What is expected:
From the listing below, return every line with the string "ziemiach" in it.

Supplied material:
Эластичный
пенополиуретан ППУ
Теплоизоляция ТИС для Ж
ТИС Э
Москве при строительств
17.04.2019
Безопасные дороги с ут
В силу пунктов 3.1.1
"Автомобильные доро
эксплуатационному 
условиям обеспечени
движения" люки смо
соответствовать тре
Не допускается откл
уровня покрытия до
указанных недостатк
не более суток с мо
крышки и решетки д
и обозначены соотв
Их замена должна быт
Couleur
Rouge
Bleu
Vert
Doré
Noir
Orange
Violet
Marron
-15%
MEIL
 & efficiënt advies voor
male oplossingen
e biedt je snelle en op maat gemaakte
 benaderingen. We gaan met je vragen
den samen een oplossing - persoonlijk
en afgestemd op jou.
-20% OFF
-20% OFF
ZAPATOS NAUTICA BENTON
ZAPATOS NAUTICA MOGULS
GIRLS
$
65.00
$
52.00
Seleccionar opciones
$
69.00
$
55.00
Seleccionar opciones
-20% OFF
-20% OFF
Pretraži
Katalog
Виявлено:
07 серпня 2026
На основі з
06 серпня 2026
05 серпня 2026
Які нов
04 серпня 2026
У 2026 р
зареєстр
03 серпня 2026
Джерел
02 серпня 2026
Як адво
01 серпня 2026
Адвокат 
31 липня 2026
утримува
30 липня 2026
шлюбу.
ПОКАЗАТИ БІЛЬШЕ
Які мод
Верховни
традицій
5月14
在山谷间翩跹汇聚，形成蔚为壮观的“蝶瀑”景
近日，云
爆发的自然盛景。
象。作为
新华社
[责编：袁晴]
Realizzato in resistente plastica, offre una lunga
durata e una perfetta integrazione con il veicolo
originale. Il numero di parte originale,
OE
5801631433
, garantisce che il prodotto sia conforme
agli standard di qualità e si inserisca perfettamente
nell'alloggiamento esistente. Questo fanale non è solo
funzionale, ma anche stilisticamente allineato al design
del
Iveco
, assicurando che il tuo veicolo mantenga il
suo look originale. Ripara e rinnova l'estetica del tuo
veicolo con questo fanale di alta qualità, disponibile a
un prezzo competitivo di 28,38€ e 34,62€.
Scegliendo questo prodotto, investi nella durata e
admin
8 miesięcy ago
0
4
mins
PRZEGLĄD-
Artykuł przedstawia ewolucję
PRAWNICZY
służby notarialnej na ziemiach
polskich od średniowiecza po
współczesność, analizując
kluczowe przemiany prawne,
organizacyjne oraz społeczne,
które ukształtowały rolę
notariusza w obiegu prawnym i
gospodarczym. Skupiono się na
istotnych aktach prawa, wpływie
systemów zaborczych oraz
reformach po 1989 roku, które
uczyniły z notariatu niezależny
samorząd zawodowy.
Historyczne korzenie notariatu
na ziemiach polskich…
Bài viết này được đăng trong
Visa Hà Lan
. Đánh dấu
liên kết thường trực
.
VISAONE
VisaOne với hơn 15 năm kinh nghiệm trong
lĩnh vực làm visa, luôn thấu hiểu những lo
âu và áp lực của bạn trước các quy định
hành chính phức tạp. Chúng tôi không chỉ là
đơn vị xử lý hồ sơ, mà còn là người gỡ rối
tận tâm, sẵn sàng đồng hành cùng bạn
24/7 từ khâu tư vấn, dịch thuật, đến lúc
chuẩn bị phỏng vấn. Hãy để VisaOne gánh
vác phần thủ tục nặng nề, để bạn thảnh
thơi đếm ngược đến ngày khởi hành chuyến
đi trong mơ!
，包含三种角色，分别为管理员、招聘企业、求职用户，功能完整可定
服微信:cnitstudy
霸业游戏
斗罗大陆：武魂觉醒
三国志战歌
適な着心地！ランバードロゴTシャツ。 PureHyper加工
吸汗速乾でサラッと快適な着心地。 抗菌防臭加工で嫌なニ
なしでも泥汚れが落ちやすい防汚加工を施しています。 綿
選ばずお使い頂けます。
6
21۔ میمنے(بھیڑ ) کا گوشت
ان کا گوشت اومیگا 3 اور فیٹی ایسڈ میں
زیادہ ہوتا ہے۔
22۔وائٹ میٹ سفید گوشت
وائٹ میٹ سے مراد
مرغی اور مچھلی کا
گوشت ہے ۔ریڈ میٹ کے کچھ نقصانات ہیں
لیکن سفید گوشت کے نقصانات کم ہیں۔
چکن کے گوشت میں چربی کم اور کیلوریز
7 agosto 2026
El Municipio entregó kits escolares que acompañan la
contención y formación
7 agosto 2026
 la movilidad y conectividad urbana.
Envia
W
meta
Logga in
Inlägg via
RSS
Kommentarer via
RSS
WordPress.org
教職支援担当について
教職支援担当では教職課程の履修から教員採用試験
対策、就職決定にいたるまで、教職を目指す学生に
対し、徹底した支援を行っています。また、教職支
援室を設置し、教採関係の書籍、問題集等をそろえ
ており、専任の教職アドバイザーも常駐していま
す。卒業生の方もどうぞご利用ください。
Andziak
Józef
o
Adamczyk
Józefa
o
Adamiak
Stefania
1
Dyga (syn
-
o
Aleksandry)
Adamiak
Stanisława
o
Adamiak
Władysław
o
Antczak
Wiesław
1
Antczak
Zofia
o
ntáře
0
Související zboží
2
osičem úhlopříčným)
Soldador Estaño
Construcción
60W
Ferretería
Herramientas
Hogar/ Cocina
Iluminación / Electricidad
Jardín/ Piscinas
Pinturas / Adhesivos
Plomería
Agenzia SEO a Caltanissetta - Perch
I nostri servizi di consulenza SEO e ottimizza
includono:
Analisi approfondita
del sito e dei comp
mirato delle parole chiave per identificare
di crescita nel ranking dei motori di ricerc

Solved problem:
służby notarialnej na ziemiach
na ziemiach polskich…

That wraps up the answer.